Rocketq Rocketq - 7 months ago 50
Python Question

Seaborn: using boxplot cause running out of memory

I would like to plot three boxplots for 1, 2 and 3

weight_cat
values (these is the only distinct values it has). That boxplots should show dependency height on weight category(
weight_cat
).

So I have such dataframe:

print data.head(5)

Height Weight weight_cat
Index
1 65.78331 112.9925 1
2 71.51521 136.4873 2
3 69.39874 153.0269 3
4 68.21660 142.3354 2
5 67.78781 144.2971 2


Such try below finally eats all my ram, that is not normal, I believe:

Seaborn.boxplot(x="Height", y="weight_cat", data=data)

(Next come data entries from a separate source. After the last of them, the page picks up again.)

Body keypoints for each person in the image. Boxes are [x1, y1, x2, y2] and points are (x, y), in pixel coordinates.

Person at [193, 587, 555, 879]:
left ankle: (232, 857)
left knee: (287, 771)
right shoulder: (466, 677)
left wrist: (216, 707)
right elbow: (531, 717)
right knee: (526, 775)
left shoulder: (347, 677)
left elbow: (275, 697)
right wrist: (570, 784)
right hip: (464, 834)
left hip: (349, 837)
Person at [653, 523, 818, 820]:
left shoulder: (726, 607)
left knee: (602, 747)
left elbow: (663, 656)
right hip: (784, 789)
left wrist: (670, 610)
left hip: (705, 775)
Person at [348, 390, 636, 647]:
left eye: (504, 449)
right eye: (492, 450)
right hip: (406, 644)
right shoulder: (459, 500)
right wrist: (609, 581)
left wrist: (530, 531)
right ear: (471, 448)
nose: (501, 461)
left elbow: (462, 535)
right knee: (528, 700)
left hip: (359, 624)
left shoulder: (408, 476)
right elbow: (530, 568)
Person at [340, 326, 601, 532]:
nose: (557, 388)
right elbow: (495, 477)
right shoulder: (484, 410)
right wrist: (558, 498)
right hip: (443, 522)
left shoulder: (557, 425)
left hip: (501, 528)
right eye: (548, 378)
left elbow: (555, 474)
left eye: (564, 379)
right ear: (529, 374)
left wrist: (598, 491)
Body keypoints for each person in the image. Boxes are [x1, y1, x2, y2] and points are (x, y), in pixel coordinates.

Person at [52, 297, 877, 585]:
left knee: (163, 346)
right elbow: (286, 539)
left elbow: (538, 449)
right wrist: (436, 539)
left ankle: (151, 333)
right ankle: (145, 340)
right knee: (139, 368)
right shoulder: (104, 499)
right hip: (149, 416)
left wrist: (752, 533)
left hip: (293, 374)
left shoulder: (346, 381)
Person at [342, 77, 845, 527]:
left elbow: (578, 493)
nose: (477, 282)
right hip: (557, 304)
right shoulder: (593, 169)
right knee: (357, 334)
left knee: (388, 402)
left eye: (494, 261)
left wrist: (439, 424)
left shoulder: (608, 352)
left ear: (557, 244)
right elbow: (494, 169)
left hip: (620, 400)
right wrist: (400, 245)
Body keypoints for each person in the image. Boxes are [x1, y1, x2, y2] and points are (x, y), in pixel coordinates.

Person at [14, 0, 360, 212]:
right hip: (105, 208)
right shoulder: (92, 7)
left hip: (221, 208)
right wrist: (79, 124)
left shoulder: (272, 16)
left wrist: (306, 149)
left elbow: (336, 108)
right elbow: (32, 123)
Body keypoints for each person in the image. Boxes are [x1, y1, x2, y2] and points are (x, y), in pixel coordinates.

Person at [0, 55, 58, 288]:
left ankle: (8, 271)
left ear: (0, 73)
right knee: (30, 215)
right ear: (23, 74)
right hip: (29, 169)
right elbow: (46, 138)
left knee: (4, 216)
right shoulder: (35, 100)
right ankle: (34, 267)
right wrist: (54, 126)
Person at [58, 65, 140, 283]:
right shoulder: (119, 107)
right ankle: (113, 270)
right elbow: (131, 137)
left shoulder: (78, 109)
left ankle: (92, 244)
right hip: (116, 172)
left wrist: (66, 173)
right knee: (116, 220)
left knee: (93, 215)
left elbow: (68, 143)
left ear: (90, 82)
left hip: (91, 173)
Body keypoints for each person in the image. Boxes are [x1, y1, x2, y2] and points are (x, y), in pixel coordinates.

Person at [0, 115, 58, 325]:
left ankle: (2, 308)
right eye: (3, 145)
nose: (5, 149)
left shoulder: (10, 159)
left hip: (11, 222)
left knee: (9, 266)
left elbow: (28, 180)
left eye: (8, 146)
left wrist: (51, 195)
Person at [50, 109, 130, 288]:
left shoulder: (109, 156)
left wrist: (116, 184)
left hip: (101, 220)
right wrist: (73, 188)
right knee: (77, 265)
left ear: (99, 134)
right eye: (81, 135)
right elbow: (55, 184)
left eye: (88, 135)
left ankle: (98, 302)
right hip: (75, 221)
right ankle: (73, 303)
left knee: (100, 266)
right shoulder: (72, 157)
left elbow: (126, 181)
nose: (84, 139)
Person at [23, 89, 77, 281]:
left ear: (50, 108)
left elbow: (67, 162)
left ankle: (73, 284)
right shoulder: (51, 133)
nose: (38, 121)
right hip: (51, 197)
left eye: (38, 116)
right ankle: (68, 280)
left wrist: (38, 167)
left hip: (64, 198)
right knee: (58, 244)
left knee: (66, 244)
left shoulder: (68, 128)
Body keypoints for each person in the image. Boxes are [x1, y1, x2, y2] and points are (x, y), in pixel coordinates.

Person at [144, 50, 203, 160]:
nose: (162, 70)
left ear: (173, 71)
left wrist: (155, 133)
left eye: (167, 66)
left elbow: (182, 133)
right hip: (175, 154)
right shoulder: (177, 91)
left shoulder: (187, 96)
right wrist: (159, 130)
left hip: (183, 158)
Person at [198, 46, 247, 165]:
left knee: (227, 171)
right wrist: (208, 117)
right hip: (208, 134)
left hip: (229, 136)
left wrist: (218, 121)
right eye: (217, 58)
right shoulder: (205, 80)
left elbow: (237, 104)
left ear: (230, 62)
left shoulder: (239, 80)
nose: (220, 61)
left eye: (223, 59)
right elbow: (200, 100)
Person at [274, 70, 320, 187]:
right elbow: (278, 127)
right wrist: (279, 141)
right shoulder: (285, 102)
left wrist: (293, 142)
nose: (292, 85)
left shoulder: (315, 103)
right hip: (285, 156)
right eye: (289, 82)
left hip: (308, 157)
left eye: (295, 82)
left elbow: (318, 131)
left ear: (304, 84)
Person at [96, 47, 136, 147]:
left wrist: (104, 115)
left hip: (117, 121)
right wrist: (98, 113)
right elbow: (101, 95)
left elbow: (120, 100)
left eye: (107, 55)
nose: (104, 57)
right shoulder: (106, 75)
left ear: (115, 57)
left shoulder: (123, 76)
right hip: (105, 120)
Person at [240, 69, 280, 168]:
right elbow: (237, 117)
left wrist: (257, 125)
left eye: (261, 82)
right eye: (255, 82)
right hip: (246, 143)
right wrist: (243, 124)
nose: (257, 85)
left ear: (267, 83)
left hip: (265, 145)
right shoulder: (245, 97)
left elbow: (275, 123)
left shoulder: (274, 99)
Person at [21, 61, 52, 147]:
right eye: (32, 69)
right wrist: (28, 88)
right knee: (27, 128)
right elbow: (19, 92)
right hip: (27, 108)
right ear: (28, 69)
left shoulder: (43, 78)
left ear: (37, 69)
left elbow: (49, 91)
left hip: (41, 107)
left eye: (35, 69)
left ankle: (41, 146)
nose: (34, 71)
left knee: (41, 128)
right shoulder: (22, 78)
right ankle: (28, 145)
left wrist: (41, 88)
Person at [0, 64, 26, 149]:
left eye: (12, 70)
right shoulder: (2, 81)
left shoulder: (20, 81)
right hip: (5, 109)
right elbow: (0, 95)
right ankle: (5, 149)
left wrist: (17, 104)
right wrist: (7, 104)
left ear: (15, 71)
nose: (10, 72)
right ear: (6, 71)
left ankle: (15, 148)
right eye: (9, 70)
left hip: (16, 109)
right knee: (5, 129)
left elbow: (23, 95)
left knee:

What is wrong here? This is the link to manual. Shape of dataframe is (25000,4). This the link to the csv file.
This is how you can get the same data:

data = pd.read_csv('weights_heights.csv', index_col='Index')
def weight_category(weight):
newWeight = weight
if newWeight < 120:
return 1

if newWeight >= 150:
return 3

else:
return 2

data['weight_cat'] = data['Weight'].apply(weight_category)

Answer

Swap the x and y column names:

import seaborn as sns
sns.boxplot(x="weight_cat" y="Height", data=data)

Currently, you are trying to create a chart with as many boxplots as there are different height values (which are 24503).

This worked for me with your data:

enter image description here

EDIT

If you want to display your boxplot horizontally, you can use the orient argument to provide the orientation:

sns.boxplot(x='Height', y='weight_cat', data=data, orient='h')

Notice that in this case, the x and y labels are swapped (as in your question).